Edilizia pubblica: negli ultimi cinque anni nessuna assegnazione revocata

Continua in commissione Controllo il confronto con funzionari e dirigenti del Comune di Lecce dopo il caso di Giuseppe Fiorentino

LECCE – Negli ultimi cinque anni il Comune di Lecce non ha adottato nessun provvedimento di annullamento dell’assegnazione di un alloggio popolare né di decadenza della stessa.

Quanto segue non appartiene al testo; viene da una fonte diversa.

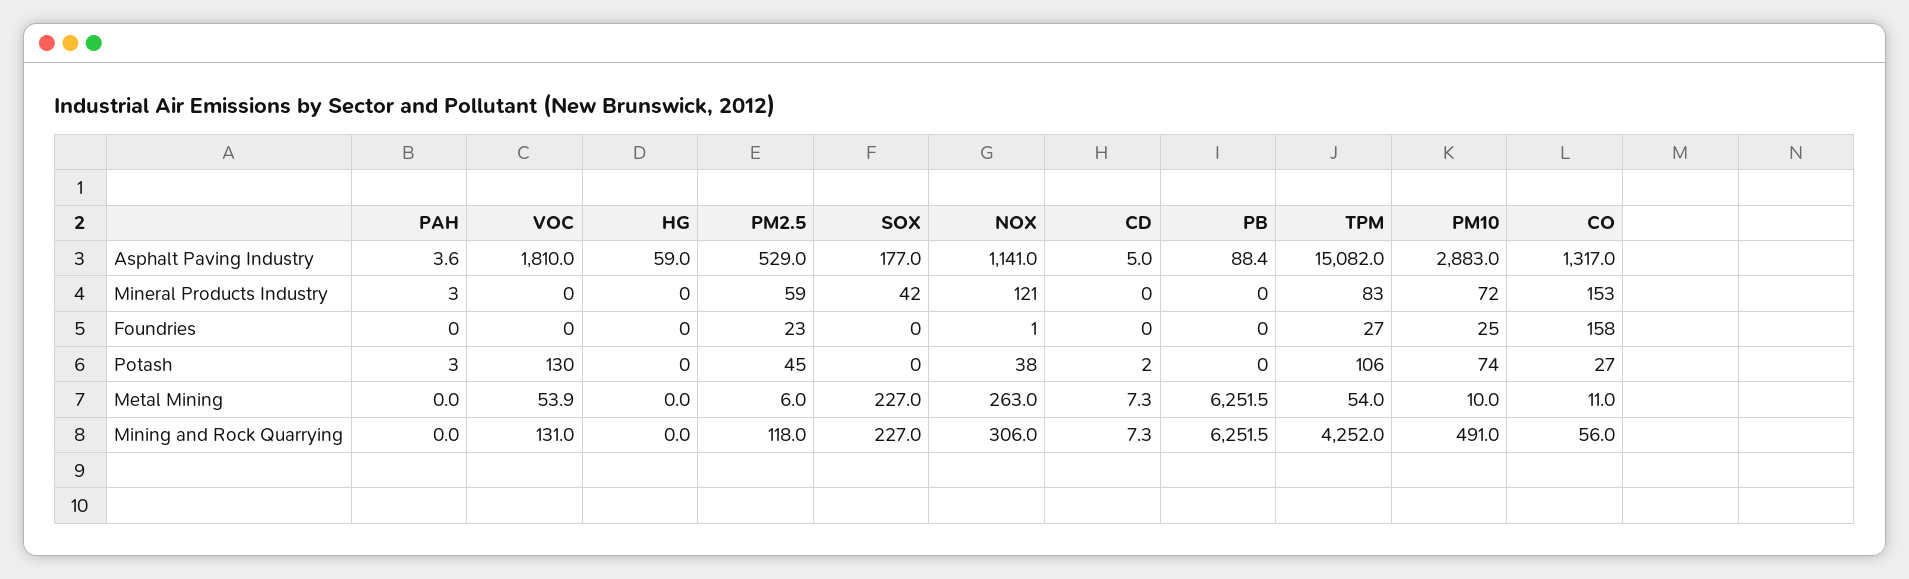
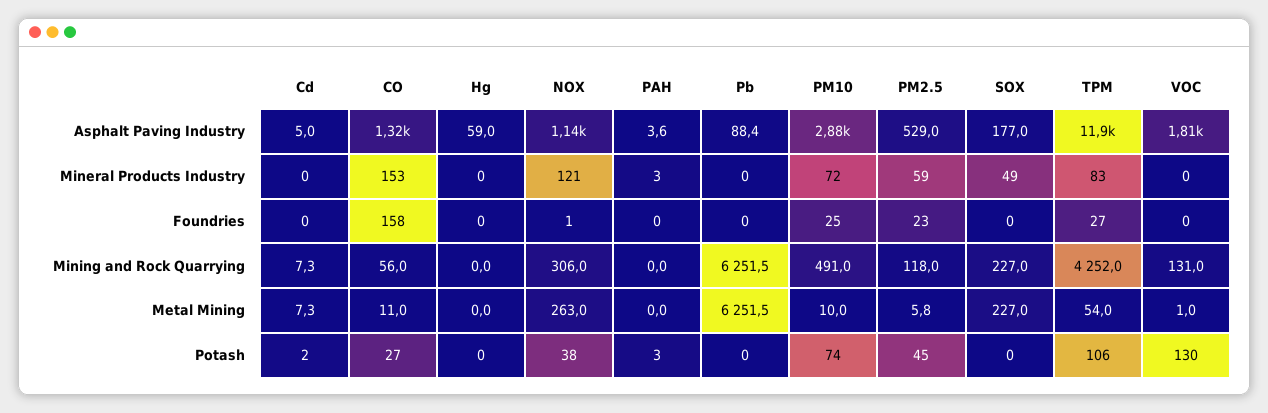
TPM, Asphalt Paving Industry: 15082 -> 11900
SOX, Mineral Products Industry: 42 -> 49
VOC, Metal Mining: 53.9 -> 1
PM2.5, Metal Mining: 6 -> 5.8

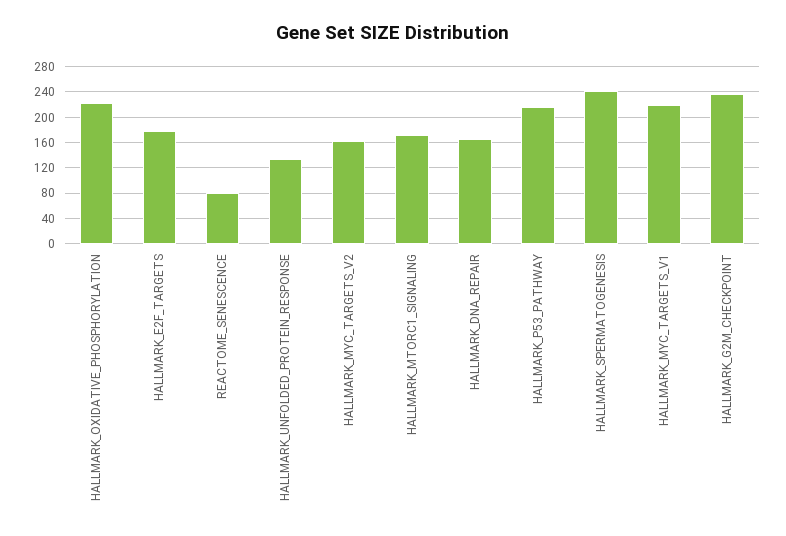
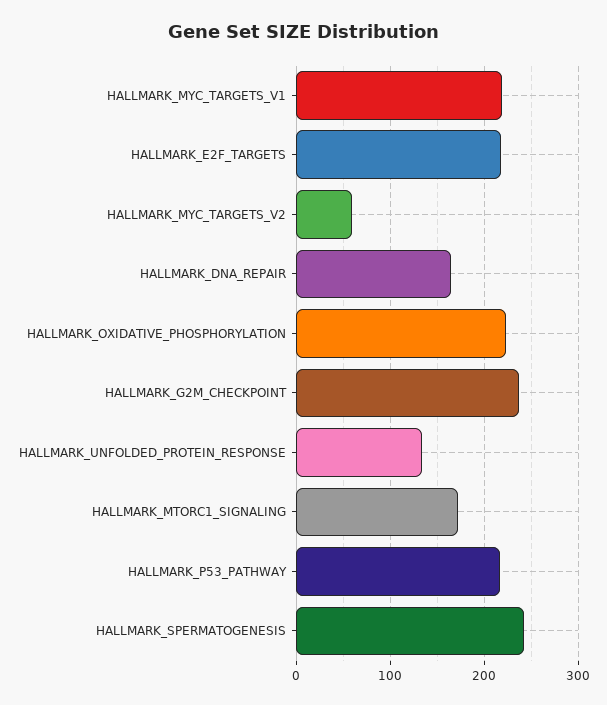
HALLMARK_E2F_TARGETS: 180 -> 220
REACTOME_SENESCENCE: 80 -> none
HALLMARK_MYC_TARGETS_V2: 160 -> 60

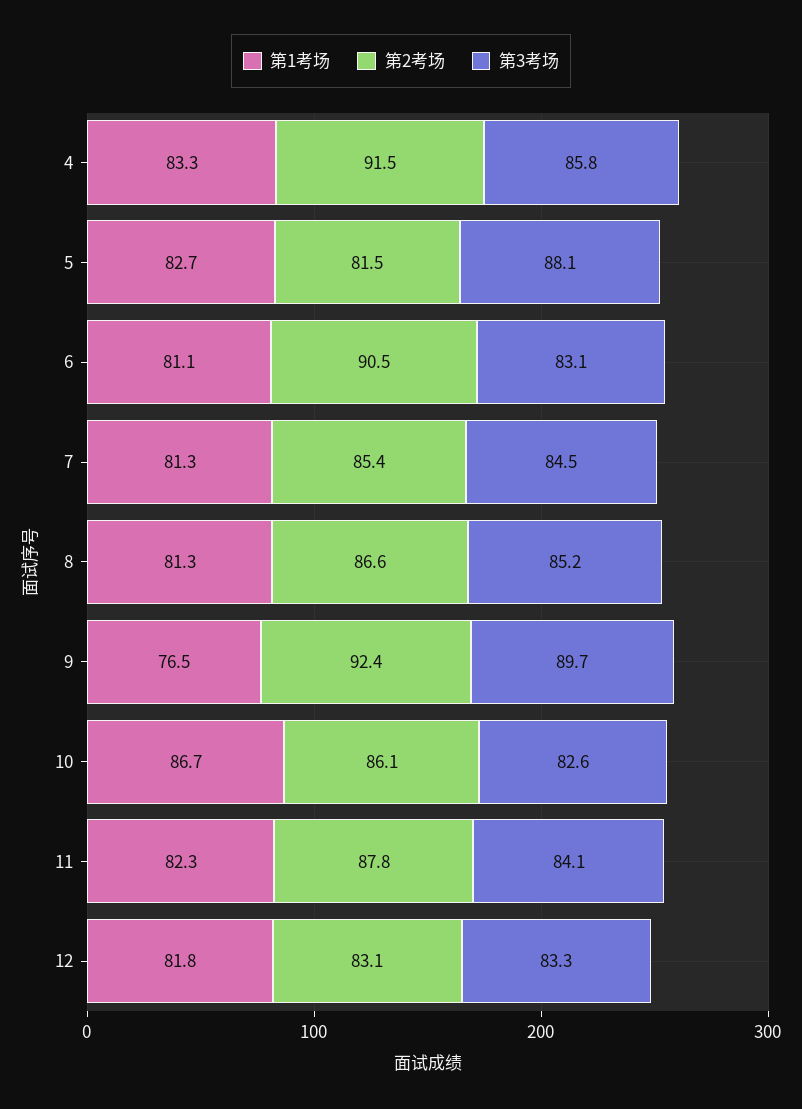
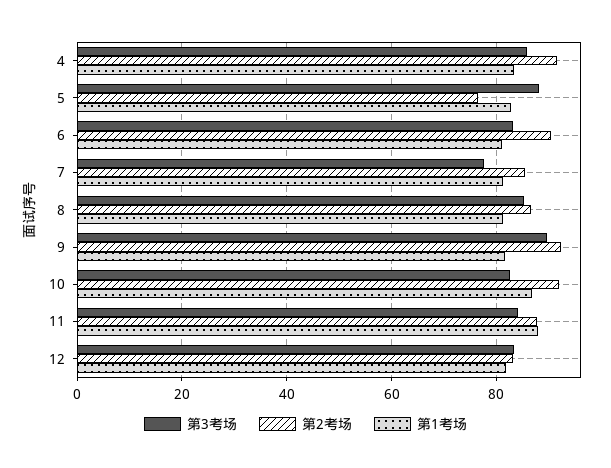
第2考场, 5: 81.5 -> 76
第3考场, 7: 84.5 -> 78
第1考场, 9: 76.5 -> 82
第2考场, 10: 86.1 -> 92
第1考场, 11: 82.3 -> 88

La seconda misura è stata adottata 14 volte, ma dal 1990 al 2010 (cinque dal 2007, anno di elezione di Paolo Perrone a sindaco). Dopo quella data, nulla più. La commissione Controllo – che si sta occupando della vicenda di Giuseppe Fiorentino e più in generale di gestione dell’edilizia residenziale pubblica – ha preso atto della nota con cui Palazzo Carafa ha risposto alla richiesta della Regione Puglia sulle attività svolte, in modo da valutare la possibilità di agire in via sostitutiva come la legge del 2014 prevede.

Antonio Rotundo, presidente di quella commissione, parla di “attività omissiva grave e continuata per un lungo periodo che ha prodotto una diffusa situazione di illegalità e negato il diritto alla casa a quanti aspettano rispettosi della legge il proprio turno in graduatoria, turno che non arriva mai perché la graduatoria non scorre”. Il primo cittadino, nei giorni scorsi, ha definito sciacallaggio l’insistenza della minoranza nell’associare la storia di Fiorentino e le criticità delle politiche abitative. 

“Non spetta a me valutare – ha commentato l’esponente democratico in una nota - se ci sono le condizioni per il commissariamento previsto dalla legge regionale, ma sul punto la legge è chiara e va rispettata, perché abbiamo il dovere di garantire i diritti di chi ha effettivo bisogno avendo tra l'altro partecipato ad un pubblico bando”.